__What this task involves__: Retrieve all lines below that have the string "wrist".

__Source data__:
=== Begin Enclosure ===
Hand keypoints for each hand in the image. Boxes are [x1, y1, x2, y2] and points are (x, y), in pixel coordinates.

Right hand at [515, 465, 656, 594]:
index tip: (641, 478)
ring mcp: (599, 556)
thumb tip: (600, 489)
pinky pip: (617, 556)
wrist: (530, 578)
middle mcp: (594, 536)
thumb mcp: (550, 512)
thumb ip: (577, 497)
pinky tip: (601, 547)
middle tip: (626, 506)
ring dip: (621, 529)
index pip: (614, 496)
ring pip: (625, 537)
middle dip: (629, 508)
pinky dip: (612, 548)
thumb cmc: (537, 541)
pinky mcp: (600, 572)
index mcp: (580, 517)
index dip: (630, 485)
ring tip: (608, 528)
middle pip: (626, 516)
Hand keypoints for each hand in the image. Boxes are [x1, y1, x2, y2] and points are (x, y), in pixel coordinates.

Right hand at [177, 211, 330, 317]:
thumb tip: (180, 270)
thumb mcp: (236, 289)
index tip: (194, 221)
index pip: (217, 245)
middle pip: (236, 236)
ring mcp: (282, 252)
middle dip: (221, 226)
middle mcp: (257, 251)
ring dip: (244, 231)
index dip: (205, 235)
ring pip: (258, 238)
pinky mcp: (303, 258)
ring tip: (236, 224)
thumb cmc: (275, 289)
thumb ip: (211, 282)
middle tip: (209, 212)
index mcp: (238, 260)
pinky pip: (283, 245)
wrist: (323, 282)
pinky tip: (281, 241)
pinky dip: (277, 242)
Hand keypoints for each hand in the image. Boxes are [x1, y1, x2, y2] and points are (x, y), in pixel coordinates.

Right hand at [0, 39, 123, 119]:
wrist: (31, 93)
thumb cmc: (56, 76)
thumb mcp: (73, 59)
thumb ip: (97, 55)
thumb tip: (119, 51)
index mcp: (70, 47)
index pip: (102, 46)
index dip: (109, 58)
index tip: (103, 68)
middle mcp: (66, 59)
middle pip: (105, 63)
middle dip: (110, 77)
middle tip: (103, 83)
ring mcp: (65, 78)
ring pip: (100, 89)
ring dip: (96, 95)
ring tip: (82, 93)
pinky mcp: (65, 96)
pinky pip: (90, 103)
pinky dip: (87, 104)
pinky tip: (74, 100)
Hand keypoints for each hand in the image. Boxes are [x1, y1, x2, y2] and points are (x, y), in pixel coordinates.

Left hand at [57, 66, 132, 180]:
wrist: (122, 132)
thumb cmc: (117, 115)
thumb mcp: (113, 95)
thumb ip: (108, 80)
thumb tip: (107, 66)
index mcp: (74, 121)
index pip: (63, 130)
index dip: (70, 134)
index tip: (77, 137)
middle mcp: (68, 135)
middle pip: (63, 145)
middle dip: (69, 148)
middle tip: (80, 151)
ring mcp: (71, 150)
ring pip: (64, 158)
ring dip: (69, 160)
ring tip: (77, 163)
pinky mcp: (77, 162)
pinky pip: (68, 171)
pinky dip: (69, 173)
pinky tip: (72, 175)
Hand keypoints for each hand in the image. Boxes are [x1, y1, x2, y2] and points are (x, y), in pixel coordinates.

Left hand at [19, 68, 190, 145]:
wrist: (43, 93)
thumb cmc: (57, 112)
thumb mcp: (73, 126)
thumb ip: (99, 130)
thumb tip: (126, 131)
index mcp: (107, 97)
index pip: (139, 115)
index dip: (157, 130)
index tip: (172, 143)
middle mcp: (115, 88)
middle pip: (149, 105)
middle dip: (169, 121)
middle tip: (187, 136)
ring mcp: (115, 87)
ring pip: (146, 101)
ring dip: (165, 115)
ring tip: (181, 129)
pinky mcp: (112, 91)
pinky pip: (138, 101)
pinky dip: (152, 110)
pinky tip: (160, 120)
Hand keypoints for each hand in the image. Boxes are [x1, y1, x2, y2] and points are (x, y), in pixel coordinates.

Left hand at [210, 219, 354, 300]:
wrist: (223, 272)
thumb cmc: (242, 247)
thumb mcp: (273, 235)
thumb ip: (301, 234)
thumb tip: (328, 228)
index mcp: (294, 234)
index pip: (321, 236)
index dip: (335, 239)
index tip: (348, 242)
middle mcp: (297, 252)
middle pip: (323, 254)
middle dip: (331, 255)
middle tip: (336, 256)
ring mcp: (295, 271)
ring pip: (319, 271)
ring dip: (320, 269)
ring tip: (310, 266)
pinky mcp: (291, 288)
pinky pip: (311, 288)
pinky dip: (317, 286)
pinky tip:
=== End Enclosure ===
__Result__:
wrist: (530, 578)
wrist: (323, 282)
wrist: (31, 93)
wrist: (122, 132)
wrist: (43, 93)
wrist: (223, 272)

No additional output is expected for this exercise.